Creo is claimed to be a suite of interoperable, open, and easy-to-use product design applications. The firm says it has recognised that product development involves many different users with different needs at different points in the product lifecycle, so it’s adapted its various products to address those different needs but with a single underlying data model.
"Creo is being specifically created to solve the big problems remaining in the mechanical CAD market: usability, interoperability, assembly management and technology lock-in," said James E. Heppelmann, president and CEO, PTC. "By providing the right-size product design apps for each participant in a company’s extended product development team, Creo will enable more people to participate earlier and more fully in the product development process, significantly expanding innovation capacity."
Sanjeev Pal, research manager, IDC, confirmed that there is a need for such an approach in PTC’s press release, saying, "Historically companies have made significant investments in CAD applications that bind them into inflexible business processes and design practices dictated by the specific visual authoring or simulation application that they pick.
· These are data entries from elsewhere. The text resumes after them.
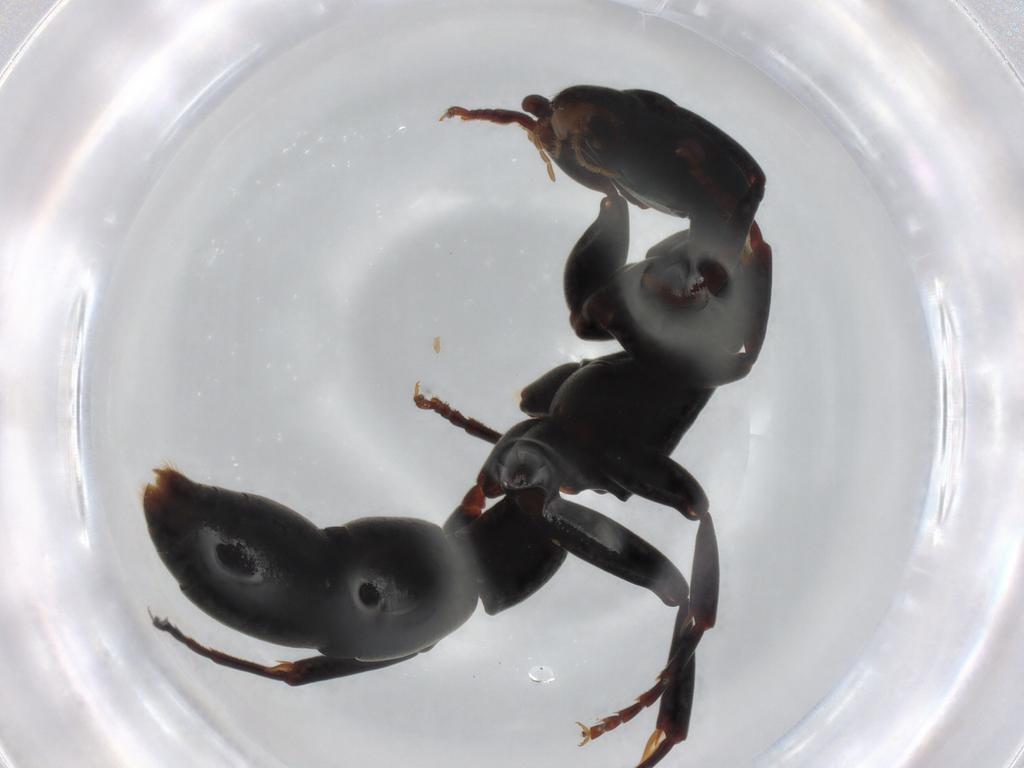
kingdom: Animalia
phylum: Arthropoda
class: Insecta
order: Hymenoptera
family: Formicidae
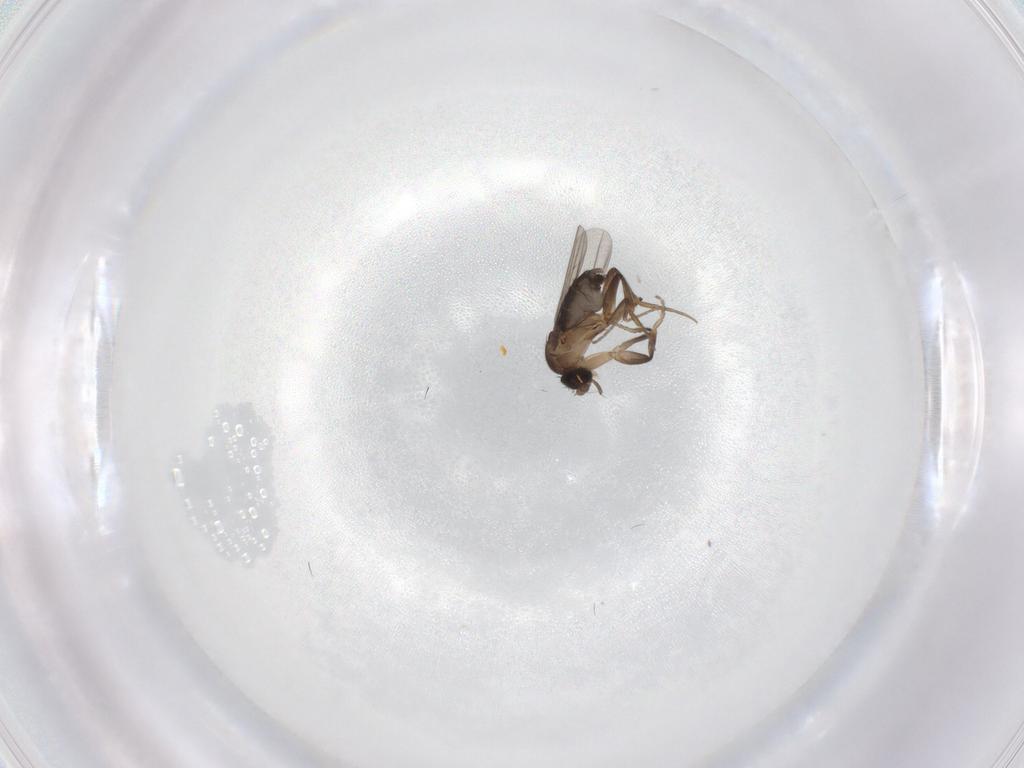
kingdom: Animalia
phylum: Arthropoda
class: Insecta
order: Diptera
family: Phoridae
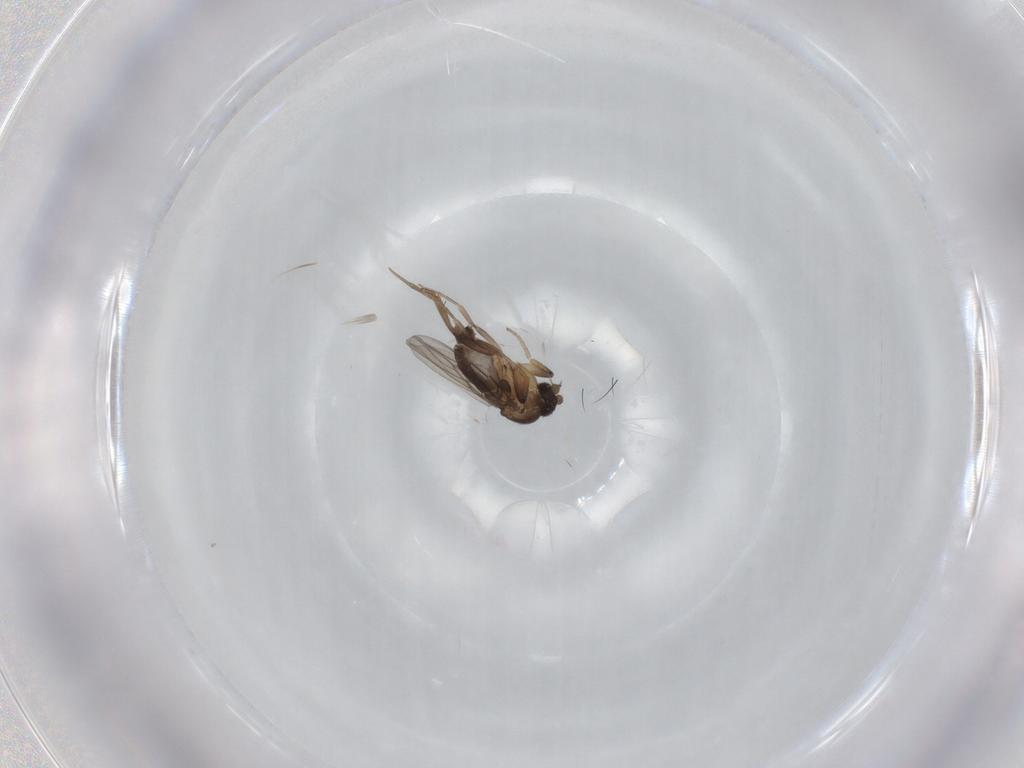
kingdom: Animalia
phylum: Arthropoda
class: Insecta
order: Diptera
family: Phoridae
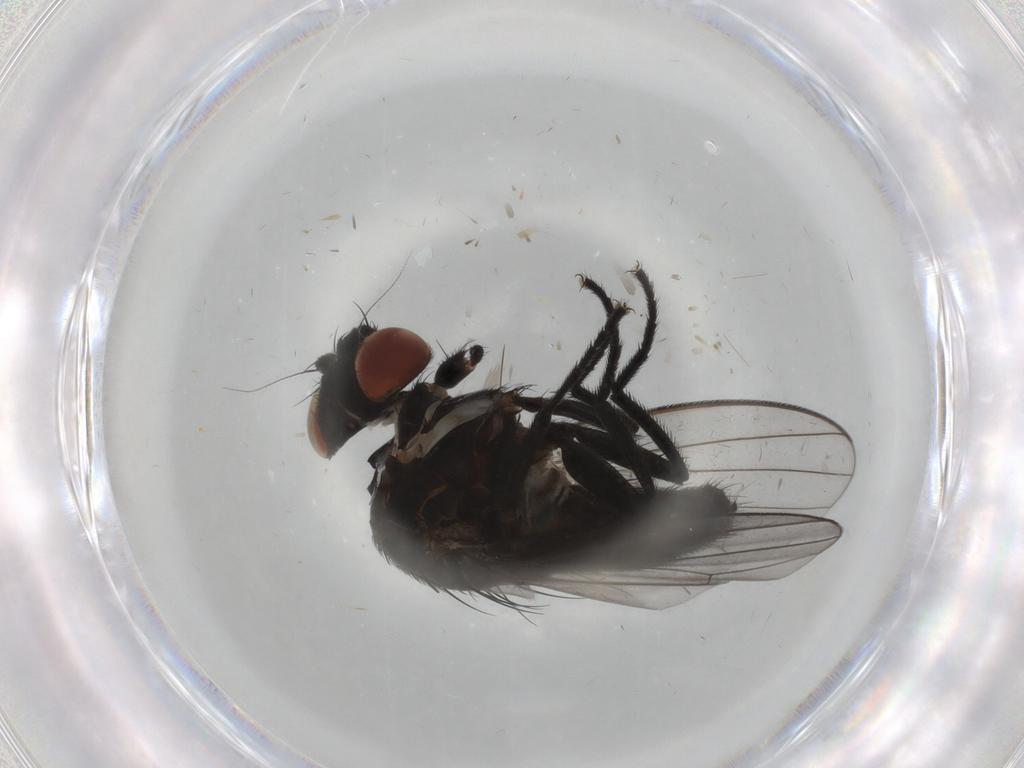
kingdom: Animalia
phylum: Arthropoda
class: Insecta
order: Diptera
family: Milichiidae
PTC’s game-changing vision to release a highly flexible CAD application in a new code base, while sticking to existing file formats under the Creo portfolio, is expected to rejuvenate the mature CAD market and open up a path for non-PTC CAD users to move easily on a flexible visual design platform."
PTC said that AnyRole Apps gives customers the "right tool, for the right user at the right time", while AnyMode Modeling will, "provide the industry’s only true multi-paradigm design platform, enabling users to design in 2D, 3D direct, or 3D parametric".
AnyData Adoption will enable users to incorporate data from any CAD system, PTC claimed, while AnyBOM [Bill of Materials] Assembly will give teams the power to create, validate and reuse information for highly configurable products.
As a result of the integration between the various products that is now possible, PTC said it will also be rebranding a number of its existing brands: Pro/ENGINEER becomes Creo Elements/Pro; CoCreate becomes Creo Elements/Direct and ProductView becomes Creo Elements/View.
PTC had a solid fiscal fourth quarter announced on October 26: total sales were up 9% year-on-year, with product lifecycle management (PLM) license revenue up 27% and CAD license revenue up 25%.
PTC said the Creo products will be available in "mid-year 2011", and said that all data created in its existing products will be upwards compatible with the new Creo family of products.